ZFHX3 was regarded as AFP enhancer, however, recent studies of ZFHX3 report its association to heart diseases. Interestingly, chromosome 16q22 was also associated with cardiovascular phenotypes. Several studies demonstrated that ZFHX3 SNP were significantly associated with ZFHX3 expression, which is in transcript-specific manner, regarding each of ZFHX3 isoforms, and they did not find variant associated to the expression (Hsiao et al., 2017). CAA repeat polymorphisms in exon 9 of the ZFHX3 gene was related to coronary heart disease in Chinese population, that 10 repeat allele was significantly associated with hypertension, diabetes, or dyslipidemia. There were also 9 or 11 repeats of CAA, however, rare alleles (Sun et al., 2015).

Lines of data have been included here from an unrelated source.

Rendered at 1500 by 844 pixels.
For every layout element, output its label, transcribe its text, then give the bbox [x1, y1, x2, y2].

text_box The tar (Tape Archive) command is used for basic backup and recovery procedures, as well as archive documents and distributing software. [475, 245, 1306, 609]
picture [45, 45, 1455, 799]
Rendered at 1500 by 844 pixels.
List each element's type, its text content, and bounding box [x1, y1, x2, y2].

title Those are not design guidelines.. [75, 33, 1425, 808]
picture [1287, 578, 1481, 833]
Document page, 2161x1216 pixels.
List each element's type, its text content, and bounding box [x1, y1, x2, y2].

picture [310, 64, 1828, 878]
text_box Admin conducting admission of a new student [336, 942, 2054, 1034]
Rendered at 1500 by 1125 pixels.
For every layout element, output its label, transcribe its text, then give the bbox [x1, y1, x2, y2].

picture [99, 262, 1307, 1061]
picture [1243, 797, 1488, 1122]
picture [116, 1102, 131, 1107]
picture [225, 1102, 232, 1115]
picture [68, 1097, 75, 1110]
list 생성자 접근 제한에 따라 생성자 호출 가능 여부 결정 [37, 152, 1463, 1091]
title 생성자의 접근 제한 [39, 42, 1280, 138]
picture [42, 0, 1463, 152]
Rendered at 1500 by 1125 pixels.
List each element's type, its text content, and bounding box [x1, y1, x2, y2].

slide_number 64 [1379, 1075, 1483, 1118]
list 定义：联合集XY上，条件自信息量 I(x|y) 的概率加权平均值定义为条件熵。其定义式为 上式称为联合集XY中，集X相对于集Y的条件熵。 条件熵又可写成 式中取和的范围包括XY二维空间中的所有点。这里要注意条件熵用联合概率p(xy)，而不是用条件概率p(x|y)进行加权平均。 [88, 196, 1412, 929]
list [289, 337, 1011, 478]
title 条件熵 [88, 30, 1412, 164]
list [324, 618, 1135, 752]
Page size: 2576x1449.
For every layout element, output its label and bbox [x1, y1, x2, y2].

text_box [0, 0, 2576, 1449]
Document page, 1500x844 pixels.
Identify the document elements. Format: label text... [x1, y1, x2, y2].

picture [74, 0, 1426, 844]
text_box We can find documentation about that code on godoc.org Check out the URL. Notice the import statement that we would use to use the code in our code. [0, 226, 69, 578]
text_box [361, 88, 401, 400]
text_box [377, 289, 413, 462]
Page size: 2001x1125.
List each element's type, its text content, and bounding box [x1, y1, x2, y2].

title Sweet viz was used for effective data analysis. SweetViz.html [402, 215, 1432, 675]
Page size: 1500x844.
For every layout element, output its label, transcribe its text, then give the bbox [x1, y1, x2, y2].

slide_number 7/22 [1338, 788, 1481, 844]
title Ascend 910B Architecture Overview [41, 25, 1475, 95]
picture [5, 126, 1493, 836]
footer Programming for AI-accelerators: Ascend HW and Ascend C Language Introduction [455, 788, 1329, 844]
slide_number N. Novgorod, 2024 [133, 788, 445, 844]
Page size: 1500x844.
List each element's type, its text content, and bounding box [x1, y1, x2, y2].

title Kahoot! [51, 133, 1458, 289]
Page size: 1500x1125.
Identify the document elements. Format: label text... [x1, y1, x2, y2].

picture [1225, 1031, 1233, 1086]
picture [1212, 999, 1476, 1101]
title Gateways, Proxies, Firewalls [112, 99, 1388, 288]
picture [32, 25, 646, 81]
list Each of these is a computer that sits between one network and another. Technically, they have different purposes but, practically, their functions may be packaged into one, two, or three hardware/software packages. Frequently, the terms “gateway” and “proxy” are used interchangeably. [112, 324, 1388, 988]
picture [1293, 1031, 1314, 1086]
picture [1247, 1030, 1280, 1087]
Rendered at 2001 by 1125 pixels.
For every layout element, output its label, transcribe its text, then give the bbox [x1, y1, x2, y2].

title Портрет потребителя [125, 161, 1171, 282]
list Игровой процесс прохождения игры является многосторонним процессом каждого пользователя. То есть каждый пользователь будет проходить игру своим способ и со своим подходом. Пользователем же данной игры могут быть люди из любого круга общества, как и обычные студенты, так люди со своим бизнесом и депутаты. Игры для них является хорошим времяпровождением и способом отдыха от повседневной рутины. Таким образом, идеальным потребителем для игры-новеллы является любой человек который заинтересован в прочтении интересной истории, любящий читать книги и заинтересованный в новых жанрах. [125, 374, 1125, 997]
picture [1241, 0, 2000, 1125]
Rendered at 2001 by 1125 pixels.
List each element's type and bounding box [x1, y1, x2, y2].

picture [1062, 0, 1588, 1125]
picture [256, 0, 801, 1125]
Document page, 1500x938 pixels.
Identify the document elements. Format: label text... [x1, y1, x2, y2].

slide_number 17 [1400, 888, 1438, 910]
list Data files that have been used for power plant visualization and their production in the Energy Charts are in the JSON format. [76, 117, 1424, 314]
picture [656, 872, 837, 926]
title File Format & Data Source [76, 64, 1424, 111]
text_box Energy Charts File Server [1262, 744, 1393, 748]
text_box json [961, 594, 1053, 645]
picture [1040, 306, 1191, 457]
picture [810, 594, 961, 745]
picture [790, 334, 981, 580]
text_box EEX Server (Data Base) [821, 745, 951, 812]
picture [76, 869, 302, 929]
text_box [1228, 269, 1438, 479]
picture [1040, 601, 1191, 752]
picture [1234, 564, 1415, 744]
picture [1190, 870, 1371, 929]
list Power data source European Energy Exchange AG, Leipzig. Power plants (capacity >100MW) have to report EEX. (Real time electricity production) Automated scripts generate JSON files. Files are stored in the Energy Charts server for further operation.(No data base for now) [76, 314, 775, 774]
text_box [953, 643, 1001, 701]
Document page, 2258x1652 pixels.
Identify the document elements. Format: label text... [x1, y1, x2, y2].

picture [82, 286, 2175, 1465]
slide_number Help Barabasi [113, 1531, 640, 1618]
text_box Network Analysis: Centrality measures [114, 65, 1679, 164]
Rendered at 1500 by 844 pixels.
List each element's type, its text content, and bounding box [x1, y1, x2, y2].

Zhai et al. (2015) found that rs7193343 may affect atrial fibrillation (AF) in Caucasians population, however it was not associated in Asian population (Zhai et al., 2015). In another study in Chinese population, rs2106261 and rs6499600 were significantly associated, and rs16971436 was borderline associated with AF (Liu et al., 2014). Liu et al. (2014) hypothetically suggested that ZFHX3 expression change may vary STAT3 regulation to result susceptibility to AF.
In addition, in the National Center for Biotechnology Information phenotype-genotype integrator (PheGenI) of ZFHX3 SNPs (https://www.ncbi.nlm.nih.gov/gap/phegeni?tab=1&gene=463), rs1548374 was associated with waist circumference, obesity, and BMI.
In our study result, seven SNPs of ZFHX3 gene (rs4788480, rs8055870, rs1010852, rs16971447, rs9930445, rs4788489, and rs879324) were associated with obesity. However, PheGenI obesity SNP rs1548374 was not associated in our result,
Our study has some limitations, that only a small Korean population was analyzed, whole variants near the ZFHX3 gene were not assessed, and actual expression in the individuals were not measured. Furthermore, ZFHX3 expression study will be needed in the adipocytes in the future studies. However, our study may partly agree with previous results that ZFHX3 variants may significantly affect phenotypic occurrence, and such disease phenotypes are in closely related spectrum to obesity.
In conclusion, we suggest that polymorphisms of ZFHX3 gene (rs4788480, rs8055870, rs1010852, rs16971447, rs9930445, rs4788489, and rs879324) may be contributed to susceptibility of obesity in Korean population.